The climax explodes with visceral intensity, a desperate, pitched battle for the fate of history. Tasha Yar, having made her choice, bids a quiet farewell to her Enterprise-D crewmates, a silent acknowledgment of the profound sacrifice she is about to make. On the Enterprise-C, she assumes tactical command, ready to face the inevitable. Three Klingon K'vort battlecruisers materialize, launching a relentless assault on the Enterprise-D. Captain Picard, embodying unwavering moral leadership, defiantly positions his ship as a shield for the crippled Enterprise-C, declaring, 'We may not survive... but we must succeed.' The Enterprise-D endures catastrophic damage, its systems failing, its hull buckling under continuous fire.
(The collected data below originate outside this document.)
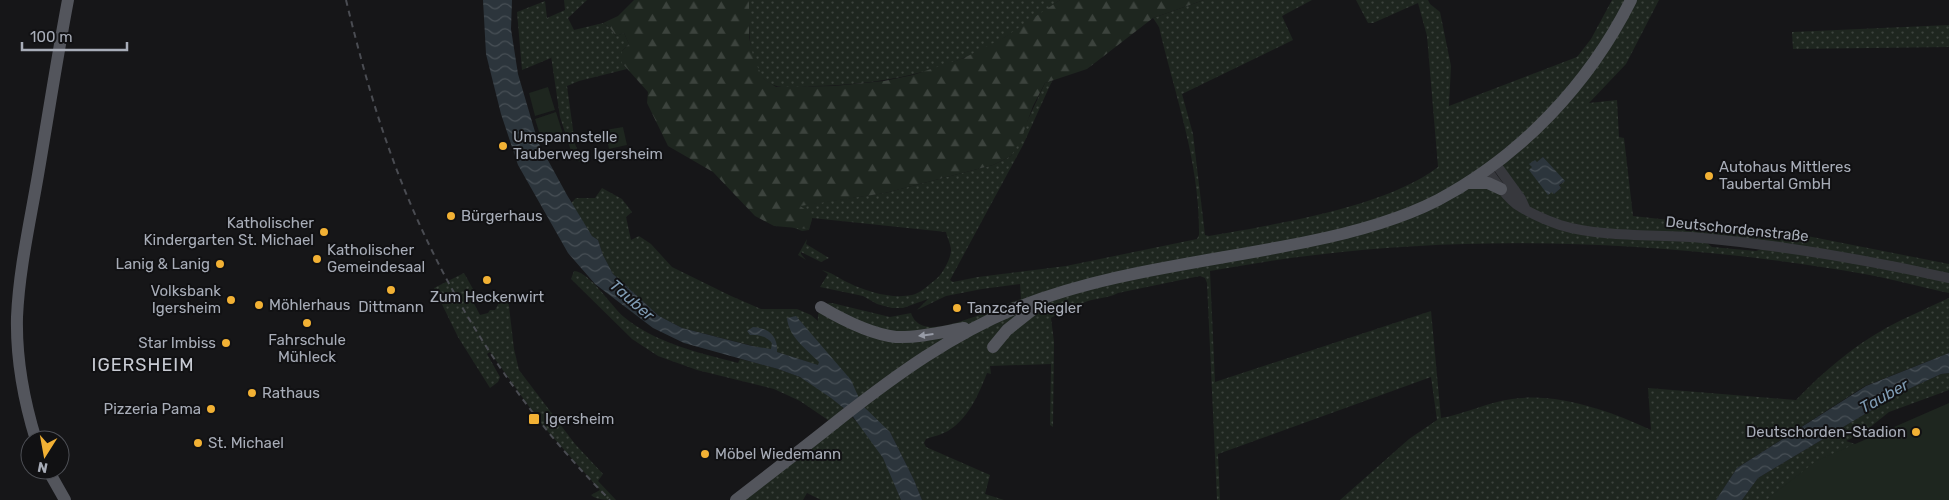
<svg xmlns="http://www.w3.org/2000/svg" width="1949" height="500" font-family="Rubik,sans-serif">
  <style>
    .grass { fill: url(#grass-dots); fill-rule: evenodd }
    .forest { fill: url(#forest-firs) }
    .garden { fill: #1e261f }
    .water { fill: url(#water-waves) }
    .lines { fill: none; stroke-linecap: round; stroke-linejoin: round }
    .minor { stroke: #37383d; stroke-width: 10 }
    .major { stroke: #53555c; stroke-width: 12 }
    .rail { stroke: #4a4c52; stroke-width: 2; stroke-dasharray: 6 5; stroke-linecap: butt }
    .oneway { fill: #979ba6 }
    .poi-dot { fill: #f2b134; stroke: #111113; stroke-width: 2 }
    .labels { text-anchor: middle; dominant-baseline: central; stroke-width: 4; stroke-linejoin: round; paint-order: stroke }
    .poi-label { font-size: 15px; fill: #a8adb8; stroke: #111113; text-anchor: start }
    .street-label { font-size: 15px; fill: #a8adb8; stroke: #111113 }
    .water-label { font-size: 16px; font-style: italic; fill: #7f9bb3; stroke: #111113 }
    .quarter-label { font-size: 18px; letter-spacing: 1px; fill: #c9ccd4; stroke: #111113 }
  </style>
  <defs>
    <pattern id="grass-dots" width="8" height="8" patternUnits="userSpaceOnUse" patternTransform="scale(1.25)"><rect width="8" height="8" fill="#1e261f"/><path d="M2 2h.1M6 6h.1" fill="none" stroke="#3c433d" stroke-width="1.8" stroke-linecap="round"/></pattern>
    <pattern id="forest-firs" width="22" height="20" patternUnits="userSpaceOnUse" patternTransform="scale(1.25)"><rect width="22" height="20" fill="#1e261f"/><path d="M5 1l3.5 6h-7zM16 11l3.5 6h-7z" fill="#3c433d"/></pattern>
    <pattern id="water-waves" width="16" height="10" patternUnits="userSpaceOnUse" patternTransform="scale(1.25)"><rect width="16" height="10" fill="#2c353c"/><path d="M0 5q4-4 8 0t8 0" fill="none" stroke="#485056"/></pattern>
  </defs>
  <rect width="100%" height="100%" fill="#161618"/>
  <path class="grass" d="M 564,0 L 587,0 L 568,18 L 574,30 L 603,23 L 610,28 L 616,36 L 624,33 L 629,44 L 622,51 L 622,63 L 627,69 L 579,81 L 567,86 L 575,144 L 582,162 L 574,160 L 560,117 L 551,56 L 551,58 L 522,70 L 517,12 L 545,1 L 547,18 L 565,10 Z
    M 749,0 L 1060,0 C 1043,12 1025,25 1007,36 C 949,72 880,85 813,86 C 797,87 778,91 765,80 C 747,65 749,22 749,0 Z
    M 1204,0 L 1312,0 L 1282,16 L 1293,40 L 1182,94 L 1193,134 L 1205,235 L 1209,236 C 1276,224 1384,208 1438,167 L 1427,36 L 1418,3 L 1373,23 L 1368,23 L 1356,0 L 1428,0 L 1430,4 L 1440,12 L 1451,66 L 1449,106 L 1577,57 L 1591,39 L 1612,0 L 1659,0 L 1626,64 L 1589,103 L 1617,100 L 1619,137 L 1624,138 L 1633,216 L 1797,234 L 1949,264 L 1949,293 C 1921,287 1893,279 1864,274 C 1687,243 1494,233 1315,255 C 1280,259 1245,265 1210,271 L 1215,382 L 1431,311 L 1441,418 C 1465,414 1488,402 1512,399 C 1556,392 1611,411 1651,430 L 1648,388 L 1796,400 C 1823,372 1852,347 1886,328 C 1906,317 1928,308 1949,298 L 1949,353 L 1865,386 L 1737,468 L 1716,500 L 1340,500 L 1409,439 L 1437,420 L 1431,377 L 1218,454 L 1220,500 L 1217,500 L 1207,283 L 1205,278 L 1200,276 L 1118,293 C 1108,298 1098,298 1088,301 C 1074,306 1063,311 1051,318 L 1054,342 L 1053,427 L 1050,425 L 1051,364 L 990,366 L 991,374 L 987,373 C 979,394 968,419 948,431 C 941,435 934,436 926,439 L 924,443 L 926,447 L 990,475 L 985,494 L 1004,500 L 922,500 L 914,480 L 890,432 L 809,366 L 808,362 L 777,352 L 682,328 L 659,316 L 613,274 L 603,255 L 598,240 L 592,236 L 571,203 L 576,198 L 595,198 L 602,188 L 622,199 L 632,212 L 626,217 L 631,240 L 639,236 L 651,244 L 672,267 L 731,296 L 761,309 L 797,309 L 811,315 L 818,321 C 817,313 821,303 832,303 L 890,317 L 911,313 C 913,319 917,324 924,326 C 947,332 998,306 1021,299 L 1020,284 L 982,289 L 946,296 L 917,310 L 928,299 L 903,308 L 892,308 L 877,304 L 863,296 L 820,287 L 828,274 L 822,270 C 835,274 838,278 849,283 C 867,292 892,299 912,295 C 921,293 928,285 935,280 C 942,275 951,259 951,250 C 951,245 947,237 946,232 L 812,218 L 809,230 L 802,231 L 755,212 L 885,193 L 993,165 L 1011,156 L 1045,83 L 1052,81 L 1023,145 L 950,280 L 953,282 L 978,277 L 1066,266 L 1197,239 L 1199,235 C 1200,162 1175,96 1159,27 L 1153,18 ZM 1543,157 L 1564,181 L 1559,186 L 1561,188 L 1554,194 L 1552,191 L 1548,194 L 1532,167 ZM 1495,163 L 1515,203 L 1482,182 ZM 1701,238 L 1769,246 L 1756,251 L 1712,247 Z
    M 1949,25 L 1949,47 L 1793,49 L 1792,32 Z
    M 807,239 L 806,244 L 829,258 L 821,262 L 801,252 L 801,254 L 806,260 L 798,255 Z
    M 574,271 C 590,272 611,306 624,317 C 655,343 700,353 738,363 L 740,359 C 761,364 782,369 802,378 C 834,394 865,427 883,458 C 891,470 895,486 901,500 L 821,500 L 807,493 L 803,500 L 736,500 L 837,428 L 828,420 L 800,401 L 774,389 L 697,370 L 658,356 L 632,339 L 571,279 Z
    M 464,273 L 473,289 L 469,294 L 480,315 L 488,313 L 490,310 L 495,310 L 499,303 L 508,298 L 514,349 L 519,370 L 575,444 L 603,474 L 598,481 L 616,500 C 608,500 596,500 591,495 L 600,490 L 543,426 L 490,352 L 487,354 L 500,377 L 498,382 L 490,388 L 458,337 L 434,288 Z
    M 1949,373 L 1949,390 L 1889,412 L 1864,432 L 1846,441 L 1879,452 L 1817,500 L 1742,500 L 1758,478 L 1900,393 L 1941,374 Z"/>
  <path class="forest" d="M 634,0 L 749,0 L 749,37 L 754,60 L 764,79 L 776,87 L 834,86 L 884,81 L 913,75 L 964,58 L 1005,37 L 1060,0 L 1204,0 L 1153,18 L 1087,69 L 1045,83 L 1033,106 L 1021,139 L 1011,156 L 993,165 L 885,193 L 800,206 C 813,215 815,211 809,229 L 774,226 L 755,216 L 713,172 L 668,146 L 647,103 L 648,92 L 622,63 L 622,51 L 629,44 L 624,33 L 616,36 L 610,28 L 603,23 L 618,16 Z"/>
  <path class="garden" d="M 548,87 L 555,110 L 535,116 L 529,93 Z
    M 556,112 L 563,134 L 542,141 L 535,119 Z
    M 623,127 L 627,145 L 609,149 L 605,130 Z
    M 1949,403 L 1949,500 L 1766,500 L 1816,461 Z"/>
  <path class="water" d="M 483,0 L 512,0 L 511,29 L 518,74 L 538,142 L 567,195 L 592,236 L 598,240 L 603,255 L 613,274 L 659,316 L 682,328 L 752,346 L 771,349 L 772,343 C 766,336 760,335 750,335 L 747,331 L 753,327 C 769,328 778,336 777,352 L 818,365 L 819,362 C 807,350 788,336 787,318 L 796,316 L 851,380 L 862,405 L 890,432 L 914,480 L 922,500 L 901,500 L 883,458 L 851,414 L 831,398 L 800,377 L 778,369 L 684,343 L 653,328 L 595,284 L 568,253 L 518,165 L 501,114 L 486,54 Z
    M 1543,157 L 1565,181 L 1559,185 L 1561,188 L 1554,194 L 1552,192 L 1548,195 L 1529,170 L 1532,167 L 1529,164 L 1535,160 L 1537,162 Z
    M 1949,353 L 1949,373 L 1941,374 L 1900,393 L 1758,478 L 1742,500 L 1716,500 L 1737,468 L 1866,386 Z"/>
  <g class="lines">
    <path class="minor" d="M 1495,163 L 1521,199 L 1525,208
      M 1486,169 C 1495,180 1504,195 1516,204 C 1528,212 1546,220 1560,225 C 1602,238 1659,234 1703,238 C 1786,246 1868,260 1949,278"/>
    <path class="major" d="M 1467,183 L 1488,183 L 1501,189
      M 821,307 C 843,320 870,334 896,337 C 919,338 942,332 964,328
      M 993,347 L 1007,330 L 1041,303
      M 36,440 C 24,401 16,359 17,317 C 19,270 30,222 38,175 C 48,117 57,58 68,0
      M 48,470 L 65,500
      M 736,500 C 771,473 806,446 841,418 C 896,375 951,335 1016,308 C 1108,271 1210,262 1306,242 C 1351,233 1397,221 1438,200 C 1521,156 1589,84 1631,0"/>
    <path class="rail" d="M 346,0 C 358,49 371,98 388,146 C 434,277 511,402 610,500"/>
  </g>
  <defs><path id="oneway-solid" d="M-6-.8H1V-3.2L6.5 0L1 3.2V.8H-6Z" transform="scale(1.25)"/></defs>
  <use class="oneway" href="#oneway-solid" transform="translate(926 335) rotate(173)"/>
  <g class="poi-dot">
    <circle cx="503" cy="146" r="5"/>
    <circle cx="1709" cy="176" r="5"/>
    <circle cx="451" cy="216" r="5"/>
    <circle cx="324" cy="232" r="5"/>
    <circle cx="317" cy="259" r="5"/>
    <circle cx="220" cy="264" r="5"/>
    <circle cx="487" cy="280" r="5"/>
    <circle cx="391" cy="290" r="5"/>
    <circle cx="231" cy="300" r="5"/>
    <circle cx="259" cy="305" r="5"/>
    <circle cx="957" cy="308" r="5"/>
    <circle cx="307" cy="323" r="5"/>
    <circle cx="226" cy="343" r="5"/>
    <circle cx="252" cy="393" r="5"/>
    <circle cx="211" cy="409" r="5"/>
    <rect x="528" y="413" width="12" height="12" rx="2.5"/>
    <circle cx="1916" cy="432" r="5"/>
    <circle cx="198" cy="443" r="5"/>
    <circle cx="705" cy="454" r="5"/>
  </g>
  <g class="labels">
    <g class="poi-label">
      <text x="513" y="137">Umspannstelle<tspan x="513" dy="17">Tauberweg Igersheim</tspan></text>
      <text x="1719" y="167">Autohaus Mittleres<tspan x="1719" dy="17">Taubertal GmbH</tspan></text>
      <text x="461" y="216">Bürgerhaus</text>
      <text x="314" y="223" text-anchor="end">Katholischer<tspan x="314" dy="17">Kindergarten St. Michael</tspan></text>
      <text x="327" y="250">Katholischer<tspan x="327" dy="17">Gemeindesaal</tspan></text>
      <text x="210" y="264" text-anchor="end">Lanig &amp; Lanig</text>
      <text x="221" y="291" text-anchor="end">Volksbank<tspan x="221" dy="17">Igersheim</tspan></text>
      <text x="487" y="297" text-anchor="middle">Zum Heckenwirt</text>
      <text x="269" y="305">Möhlerhaus</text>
      <text x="391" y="307" text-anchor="middle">Dittmann</text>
      <text x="967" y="308">Tanzcafe Riegler</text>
      <text x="307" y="340" text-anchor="middle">Fahrschule<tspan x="307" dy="17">Mühleck</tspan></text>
      <text x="216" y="343" text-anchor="end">Star Imbiss</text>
      <text x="262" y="393">Rathaus</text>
      <text x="201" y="409" text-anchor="end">Pizzeria Pama</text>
      <text x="545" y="419">Igersheim</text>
      <text x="1906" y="432" text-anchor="end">Deutschorden-Stadion</text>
      <text x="208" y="443">St. Michael</text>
      <text x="715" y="454">Möbel Wiedemann</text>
    </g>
    <g class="street-label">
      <text transform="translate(1737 229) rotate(6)">Deutschordenstraße</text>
    </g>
    <g class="water-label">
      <text transform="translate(632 300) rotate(41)">Tauber</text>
      <text transform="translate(1884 396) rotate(-29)">Tauber</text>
    </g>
    <g class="quarter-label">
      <text x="143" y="365">IGERSHEIM</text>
    </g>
  </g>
  <g transform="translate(45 455) rotate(191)"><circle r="24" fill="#111113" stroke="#4d4f55"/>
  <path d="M0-4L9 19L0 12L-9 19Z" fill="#f2b134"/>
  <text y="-8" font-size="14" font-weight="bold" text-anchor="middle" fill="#a8adb8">N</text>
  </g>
  <path d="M22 42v8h105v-8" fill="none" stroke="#a8adb8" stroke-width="2.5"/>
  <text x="30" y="42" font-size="15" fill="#a8adb8" stroke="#111113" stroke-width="4" paint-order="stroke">100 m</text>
</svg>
Geordi battles a critical coolant leak in Engineering, facing an imminent warp core breach, while Picard personally mans Tactical, refusing to yield. Amidst the chaos and mounting casualties, the Enterprise-C, guided by Castillo and Yar, times its entry perfectly, shimmering and then vanishing into the temporal rift, fulfilling its doomed mission. The Enterprise-D, battered and near destruction, emerges from the collapsing rift to find history instantly reset. The militarized bridge, the hardened crew, and the war itself evaporate, replaced by the familiar, peaceful reality. Guinan, though vindicated by the restoration of the proper timeline, bears the profound emotional cost. In Ten-Forward, she asks Geordi to 'tell me about Tasha Yar,' a poignant, tragic request that acknowledges the life given to mend the fabric of time, sealing the themes of sacrifice, honor, and the human price of righting a cosmic wrong.